船影は一 艘(そう) だけに見える。しかも小さな船のようだ。

まさか小型船一艘で襲ってくることもあるまい。

となると敵方の使者だろうか。だが、それなら昼間やってくればいいはずだ。

判断しかねた見張りたちが惑っているうちに、その船上に火が灯された。

たいまつに照らし出され、船の全容が浮かびあがる。

見張りたちが想定していたよりも、さらに小さい。

走舸(そうか) という小型の船のなかでも、小さな部類に入るだろう。

乗員はわずかふたりである。

敵兵らしき影のひとりは、 櫂(かい) をこいでいた。

もうひとりは、たいまつを手に立ちあがると、おもむろにもう一方の手で白旗を振りはじめる。

江水をはさんだにらみ合いは、あらたな局面を迎えようとしていた。

「ようやく調略が実を結んだ。 黄蓋(こうがい) が投降を申し出てきたぞ」

軍の中核をなす人物を集めると、曹操はひきしまった顔をして告げた。

まっさきに口をひらいたのは、程昱という将である。

「孫権陣営は降伏派と主戦派に割れていたが、黄蓋は主戦派の中心人物だったと聞く。そんな男が投降してくるとは、にわかに信じられぬ」

「黄蓋は孫家三代に仕える宿将。忠義の心は人一倍厚いものがありましょう」

参謀の賈詡が同意を示した。

両者ともに経験豊富で、知略に長けた人物である。

彼らは、黄蓋の投降を偽計と見ているようだ。

「古参の臣だろうと裏切る例はあろう。許攸の例もある」

楽進は、彼らしい前のめりな発言をして勇み立った。

「偽りの投降だとしたら、危険な任務だ。黄蓋ほどの人物にさせるだろうか」

徐晃が意見というより疑問を口にした。こちらも彼らしい、慎重な姿勢である。

「黄蓋は荊州の出身だそうだ。我らと戦うのであればともかく、略奪を命じた周瑜に愛想が尽きたにちがいない」

曹洪は訳知り顔でいった。

せっかちな面もあるが、意外と耳ざとい男だ。

彼の意見は一理あるように、曹操には感じられた。

当然ながら、黄蓋の投降を偽りと見なす者もいれば、真実と見なす者もいるようだった。

意見が割れるのは真っ当なことであるから、曹操軍の首脳部はまったく正常といえる。

この場に先立ち、荀攸は偽りであろうと意見を述べており、曹操自身はというと半信半疑である。

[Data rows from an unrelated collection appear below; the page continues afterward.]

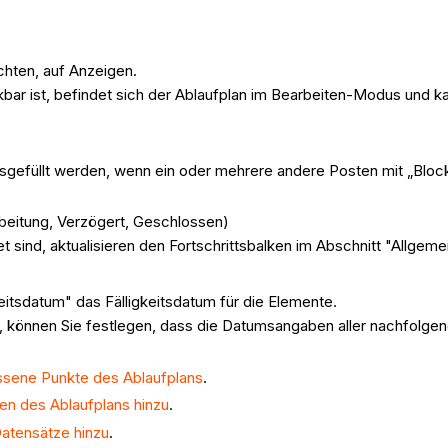
chten, auf Anzeigen.
ckbar ist, befindet sich der Ablaufplan im Bearbeiten-Modus und
sgefüllt werden, wenn ein oder mehrere andere Posten mit „Block
rbeitung, Verzögert, Geschlossen)
sind, aktualisieren den Fortschrittsbalken im Abschnitt "Allgeme
eitsdatum" das Fälligkeitsdatum für die Elemente.
n, können Sie festlegen, dass die Datumsangaben aller nachfolgen
sene Punkte des Ablaufplans
.
en des Ablaufplans hinzu
.
Datensätze hinzu
.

だが、半分も信じられるのであれば、これを突破口とすべきであろう。

真実であれば、周瑜軍に大打撃をあたえられる。

偽りであれば、被害をおさえるようにつとめるしかない。

いずれにせよ、臆していてもいたずらに時が過ぎていくだけなのだ。

陣中では疫病が蔓延し、倒れる兵士は日を追うごとに増えている。

契機となりうる要因があれば、積極的に手をのばしていかなければならなかった。

「余は――」

「その投降、偽計っすよ」

曹操の決断をさえぎったのは、この場にいる誰の声でもなかった。

確信めいた声の主をさがして、天幕の入り口に視線が集まる。

そこにあらわれた不良仲間の顔を見るや、曹洪が目を見ひらいて、

「おまえは……郭奉孝!」

「や、どーも」

郭嘉はへらへらと笑いながら返事をする。

曹操は叱責三割、安堵七割の複雑な苦笑をたたえた。